# [About this exercise]
Gather every line of the material below that contains the string "Yakima". Capitalization must match.

━━━━━ Data

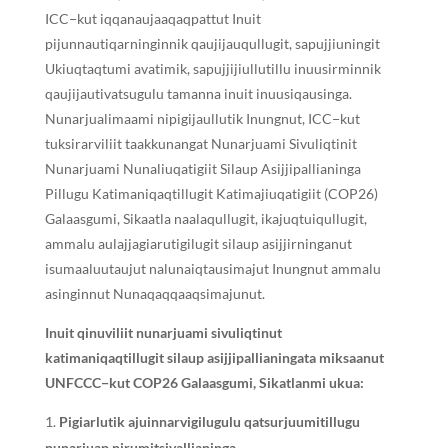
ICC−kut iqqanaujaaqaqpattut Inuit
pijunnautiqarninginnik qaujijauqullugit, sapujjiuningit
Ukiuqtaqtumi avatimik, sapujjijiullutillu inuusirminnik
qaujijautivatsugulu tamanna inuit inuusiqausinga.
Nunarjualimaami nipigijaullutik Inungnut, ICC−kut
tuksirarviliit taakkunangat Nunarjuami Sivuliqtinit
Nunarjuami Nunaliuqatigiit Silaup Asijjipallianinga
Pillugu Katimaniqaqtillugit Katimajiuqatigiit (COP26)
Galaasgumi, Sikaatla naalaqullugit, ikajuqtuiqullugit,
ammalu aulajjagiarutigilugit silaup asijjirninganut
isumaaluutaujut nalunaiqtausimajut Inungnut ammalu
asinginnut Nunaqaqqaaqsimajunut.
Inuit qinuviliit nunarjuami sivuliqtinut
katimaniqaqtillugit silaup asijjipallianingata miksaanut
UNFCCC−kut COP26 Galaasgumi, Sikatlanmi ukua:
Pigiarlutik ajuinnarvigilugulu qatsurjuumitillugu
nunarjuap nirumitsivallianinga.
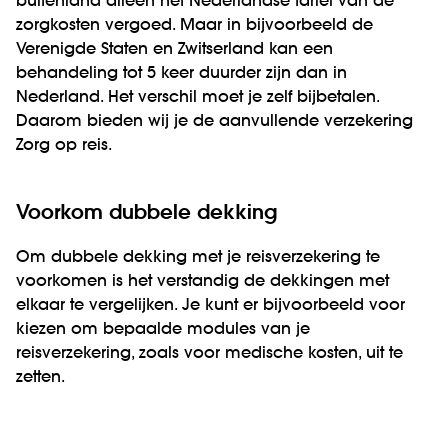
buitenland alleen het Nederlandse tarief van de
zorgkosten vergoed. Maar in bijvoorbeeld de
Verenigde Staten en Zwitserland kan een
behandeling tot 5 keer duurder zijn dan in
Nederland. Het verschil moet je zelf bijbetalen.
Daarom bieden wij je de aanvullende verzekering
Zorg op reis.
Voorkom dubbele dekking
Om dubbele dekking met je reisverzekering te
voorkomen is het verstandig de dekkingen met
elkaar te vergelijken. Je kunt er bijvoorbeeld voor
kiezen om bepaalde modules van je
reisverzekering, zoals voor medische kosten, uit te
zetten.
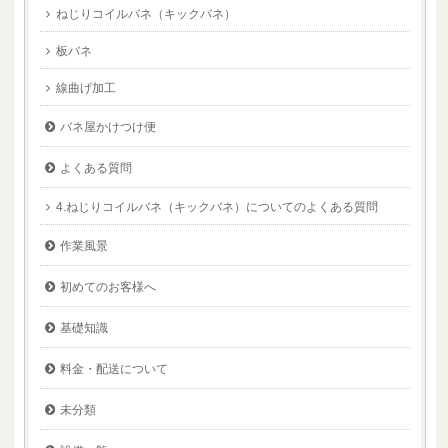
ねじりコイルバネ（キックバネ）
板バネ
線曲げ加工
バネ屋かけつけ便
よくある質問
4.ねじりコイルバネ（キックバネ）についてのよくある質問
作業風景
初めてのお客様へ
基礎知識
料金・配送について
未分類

━━━━━━━━━━
━━━━━ Data

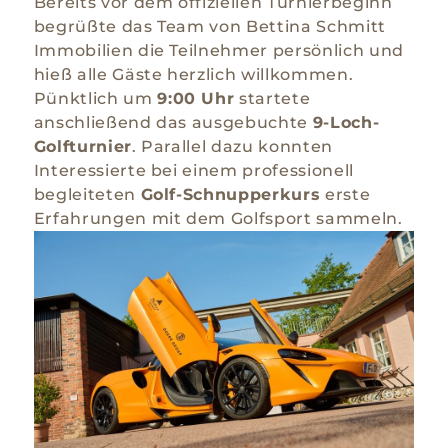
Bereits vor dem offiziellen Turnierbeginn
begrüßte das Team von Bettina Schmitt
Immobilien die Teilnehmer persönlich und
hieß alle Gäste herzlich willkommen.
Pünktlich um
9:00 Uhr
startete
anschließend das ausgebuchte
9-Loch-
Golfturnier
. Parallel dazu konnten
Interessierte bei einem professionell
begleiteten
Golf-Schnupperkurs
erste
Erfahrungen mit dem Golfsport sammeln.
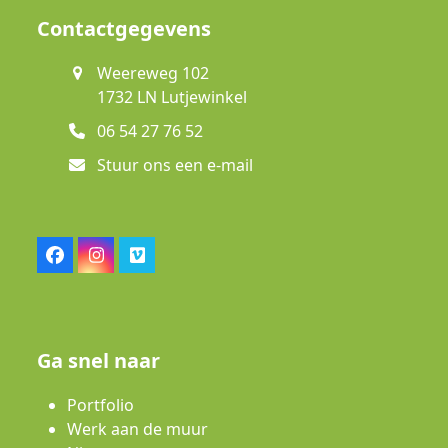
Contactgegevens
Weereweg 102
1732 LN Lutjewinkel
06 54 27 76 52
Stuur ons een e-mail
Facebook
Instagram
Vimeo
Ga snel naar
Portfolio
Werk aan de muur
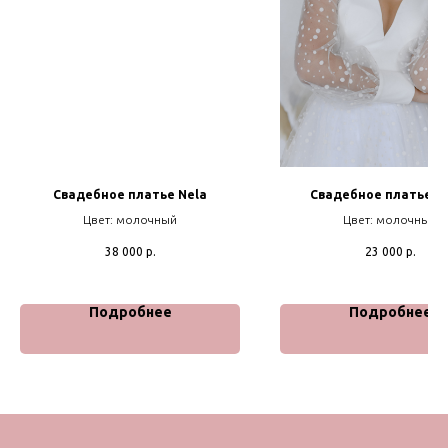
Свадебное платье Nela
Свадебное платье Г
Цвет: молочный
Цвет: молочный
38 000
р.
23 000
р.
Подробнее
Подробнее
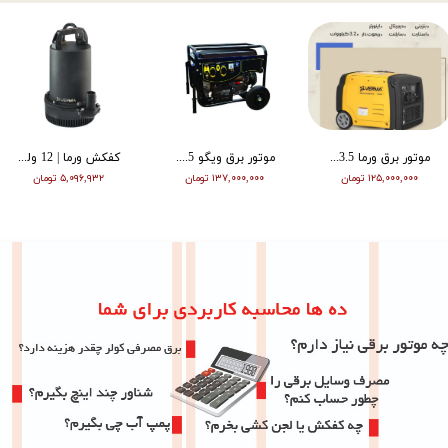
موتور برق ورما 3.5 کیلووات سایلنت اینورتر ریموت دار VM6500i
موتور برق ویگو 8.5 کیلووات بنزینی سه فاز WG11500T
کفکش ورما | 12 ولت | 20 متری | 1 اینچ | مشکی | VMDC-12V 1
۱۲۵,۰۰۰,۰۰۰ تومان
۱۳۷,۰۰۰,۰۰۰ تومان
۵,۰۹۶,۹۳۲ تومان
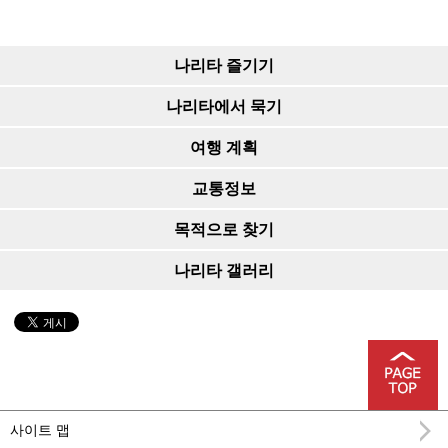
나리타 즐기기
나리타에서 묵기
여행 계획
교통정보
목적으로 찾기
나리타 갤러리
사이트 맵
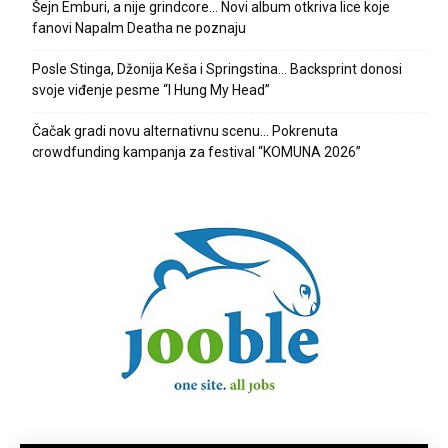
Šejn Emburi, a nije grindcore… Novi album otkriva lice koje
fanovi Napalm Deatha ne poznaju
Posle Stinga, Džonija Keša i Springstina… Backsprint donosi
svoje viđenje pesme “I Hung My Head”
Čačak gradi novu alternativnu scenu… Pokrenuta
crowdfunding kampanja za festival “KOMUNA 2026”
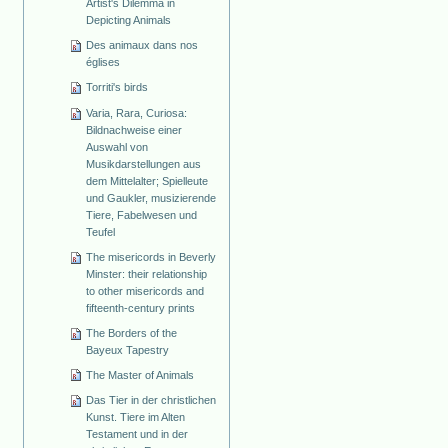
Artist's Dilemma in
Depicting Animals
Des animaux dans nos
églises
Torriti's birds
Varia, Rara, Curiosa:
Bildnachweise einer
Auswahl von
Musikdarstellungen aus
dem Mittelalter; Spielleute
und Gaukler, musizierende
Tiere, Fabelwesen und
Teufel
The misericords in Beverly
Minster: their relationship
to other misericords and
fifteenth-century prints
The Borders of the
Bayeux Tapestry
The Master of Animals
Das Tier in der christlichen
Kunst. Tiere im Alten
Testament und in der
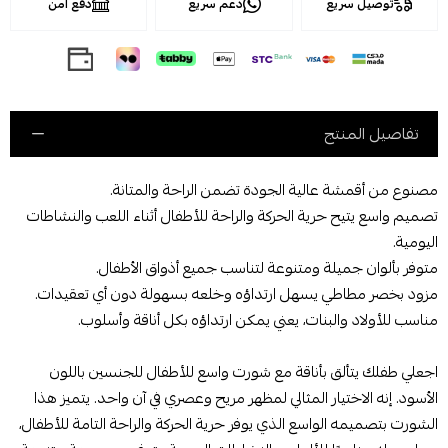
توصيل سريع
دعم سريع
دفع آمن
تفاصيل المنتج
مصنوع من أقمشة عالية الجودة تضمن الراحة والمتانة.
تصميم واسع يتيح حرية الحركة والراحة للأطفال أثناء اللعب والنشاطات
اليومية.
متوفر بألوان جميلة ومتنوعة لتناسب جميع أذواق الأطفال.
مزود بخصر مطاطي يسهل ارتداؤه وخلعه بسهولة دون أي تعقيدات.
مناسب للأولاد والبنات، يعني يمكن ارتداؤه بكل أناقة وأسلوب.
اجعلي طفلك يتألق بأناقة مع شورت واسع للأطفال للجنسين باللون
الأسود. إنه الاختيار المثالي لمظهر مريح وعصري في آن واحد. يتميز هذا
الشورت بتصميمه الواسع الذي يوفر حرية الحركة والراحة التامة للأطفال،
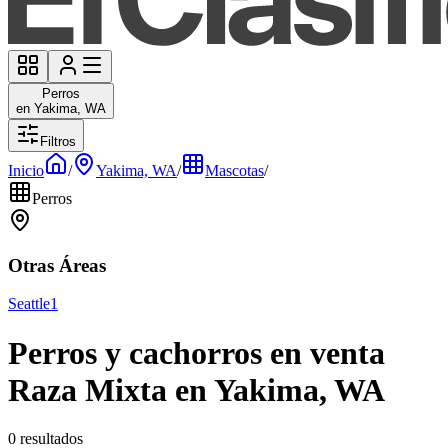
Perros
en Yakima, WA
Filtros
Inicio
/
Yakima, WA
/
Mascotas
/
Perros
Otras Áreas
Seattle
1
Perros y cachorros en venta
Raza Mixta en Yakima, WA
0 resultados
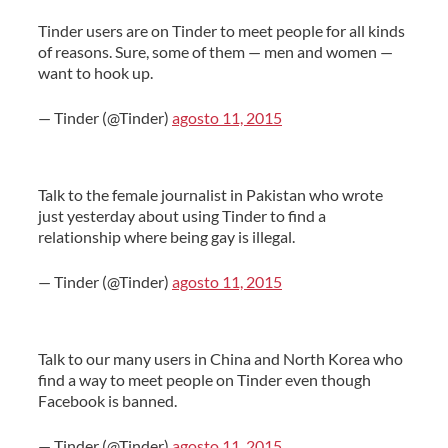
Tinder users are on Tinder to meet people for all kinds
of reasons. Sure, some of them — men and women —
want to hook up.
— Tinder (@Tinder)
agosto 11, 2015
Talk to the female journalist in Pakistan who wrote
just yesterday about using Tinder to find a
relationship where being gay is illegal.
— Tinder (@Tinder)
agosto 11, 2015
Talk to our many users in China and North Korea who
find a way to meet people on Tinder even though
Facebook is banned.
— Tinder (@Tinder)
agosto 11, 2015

━━━━━━━━━━
━━━━━ Data

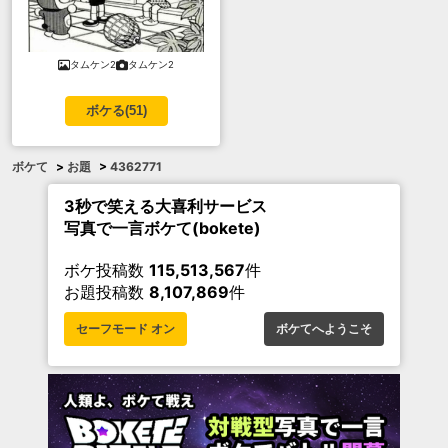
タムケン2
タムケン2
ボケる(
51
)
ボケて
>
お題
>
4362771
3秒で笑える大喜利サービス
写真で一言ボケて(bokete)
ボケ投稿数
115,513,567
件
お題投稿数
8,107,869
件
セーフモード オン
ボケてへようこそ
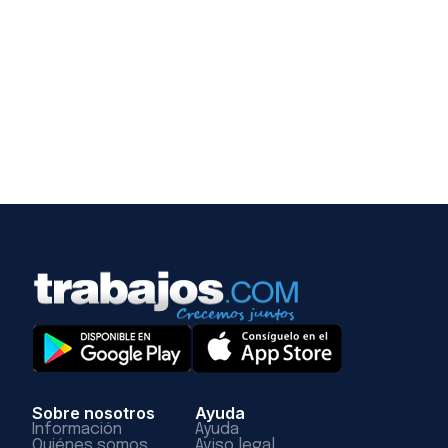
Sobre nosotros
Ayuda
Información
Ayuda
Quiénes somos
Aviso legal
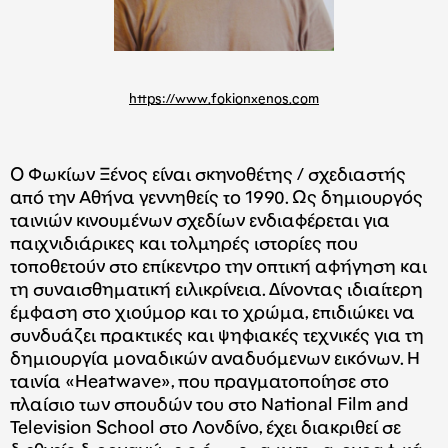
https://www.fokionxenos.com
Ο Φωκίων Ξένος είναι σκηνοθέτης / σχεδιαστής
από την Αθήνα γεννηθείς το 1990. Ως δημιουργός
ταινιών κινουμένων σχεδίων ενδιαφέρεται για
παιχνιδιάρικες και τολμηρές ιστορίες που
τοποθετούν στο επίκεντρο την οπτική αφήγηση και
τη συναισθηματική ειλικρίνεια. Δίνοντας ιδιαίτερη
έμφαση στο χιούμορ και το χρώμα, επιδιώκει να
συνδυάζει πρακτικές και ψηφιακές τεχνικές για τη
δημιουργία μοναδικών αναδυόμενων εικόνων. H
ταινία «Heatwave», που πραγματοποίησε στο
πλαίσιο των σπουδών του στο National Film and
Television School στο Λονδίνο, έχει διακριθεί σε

━━━━━━━━━━

# [Task output]
en Yakima, WA
Yakima, WA
Raza Mixta en Yakima, WA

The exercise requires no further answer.